- [PROBLEM STATEMENT]:
Every line from the start of the entries up to and including the one bearing "### Monitoring Operations" must be printed verbatim, without the pictures.
(AVAILABLE DATA)
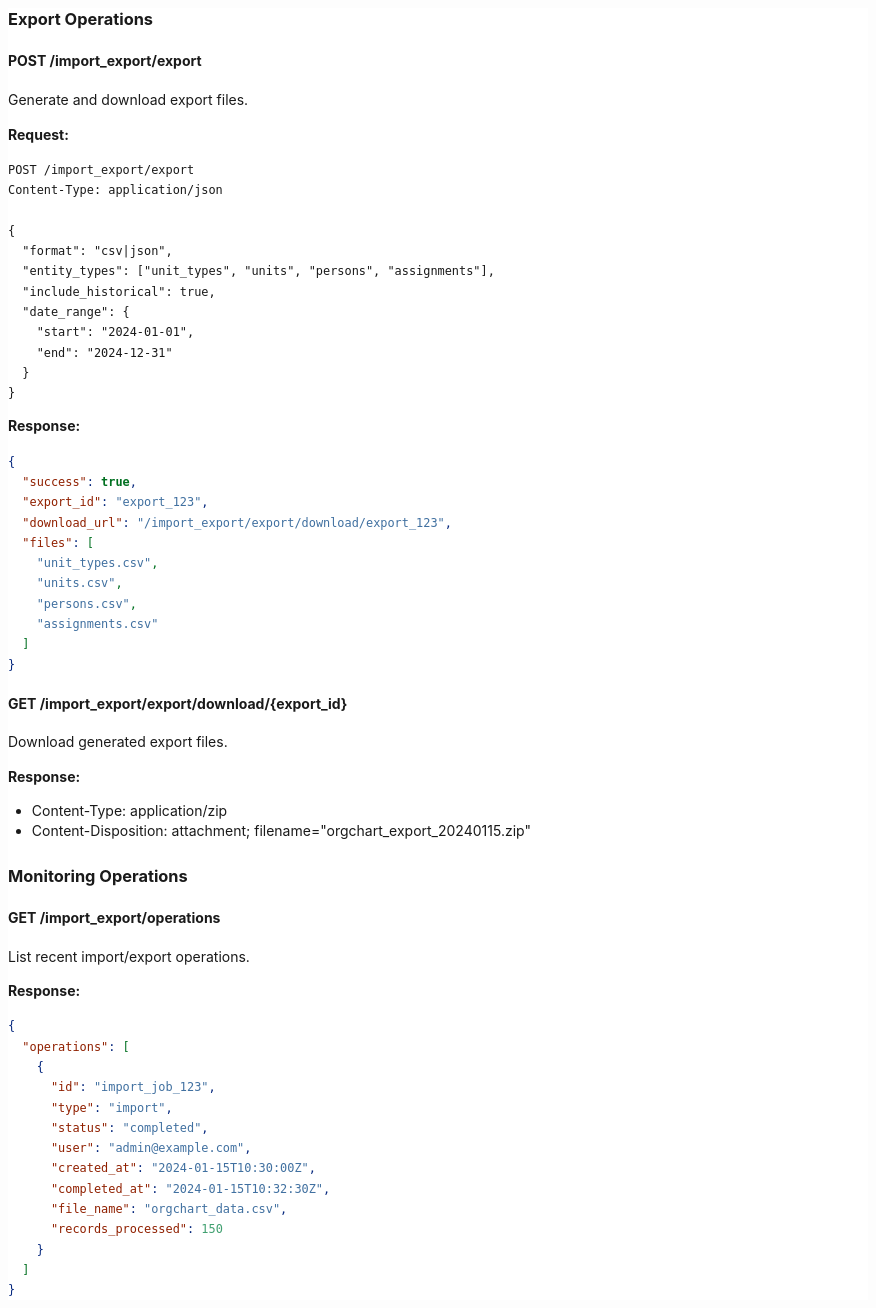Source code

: ### Export Operations

#### POST /import_export/export
Generate and download export files.

**Request:**
```http
POST /import_export/export
Content-Type: application/json

{
  "format": "csv|json",
  "entity_types": ["unit_types", "units", "persons", "assignments"],
  "include_historical": true,
  "date_range": {
    "start": "2024-01-01",
    "end": "2024-12-31"
  }
}
```

**Response:**
```json
{
  "success": true,
  "export_id": "export_123",
  "download_url": "/import_export/export/download/export_123",
  "files": [
    "unit_types.csv",
    "units.csv", 
    "persons.csv",
    "assignments.csv"
  ]
}
```

#### GET /import_export/export/download/{export_id}
Download generated export files.

**Response:**
- Content-Type: application/zip
- Content-Disposition: attachment; filename="orgchart_export_20240115.zip"

### Monitoring Operations

#### GET /import_export/operations
List recent import/export operations.

**Response:**
```json
{
  "operations": [
    {
      "id": "import_job_123",
      "type": "import",
      "status": "completed",
      "user": "admin@example.com",
      "created_at": "2024-01-15T10:30:00Z",
      "completed_at": "2024-01-15T10:32:30Z",
      "file_name": "orgchart_data.csv",
      "records_processed": 150
    }
  ]
}
```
(End AVAILABLE DATA)
- [WRITTEN SOLUTION]:
Source code

: ### Export Operations

#### POST /import_export/export
Generate and download export files.

**Request:**
```http
POST /import_export/export
Content-Type: application/json

{
  "format": "csv|json",
  "entity_types": ["unit_types", "units", "persons", "assignments"],
  "include_historical": true,
  "date_range": {
    "start": "2024-01-01",
    "end": "2024-12-31"
  }
}
```

**Response:**
```json
{
  "success": true,
  "export_id": "export_123",
  "download_url": "/import_export/export/download/export_123",
  "files": [
    "unit_types.csv",
    "units.csv", 
    "persons.csv",
    "assignments.csv"
  ]
}
```

#### GET /import_export/export/download/{export_id}
Download generated export files.

**Response:**
- Content-Type: application/zip
- Content-Disposition: attachment; filename="orgchart_export_20240115.zip"

### Monitoring Operations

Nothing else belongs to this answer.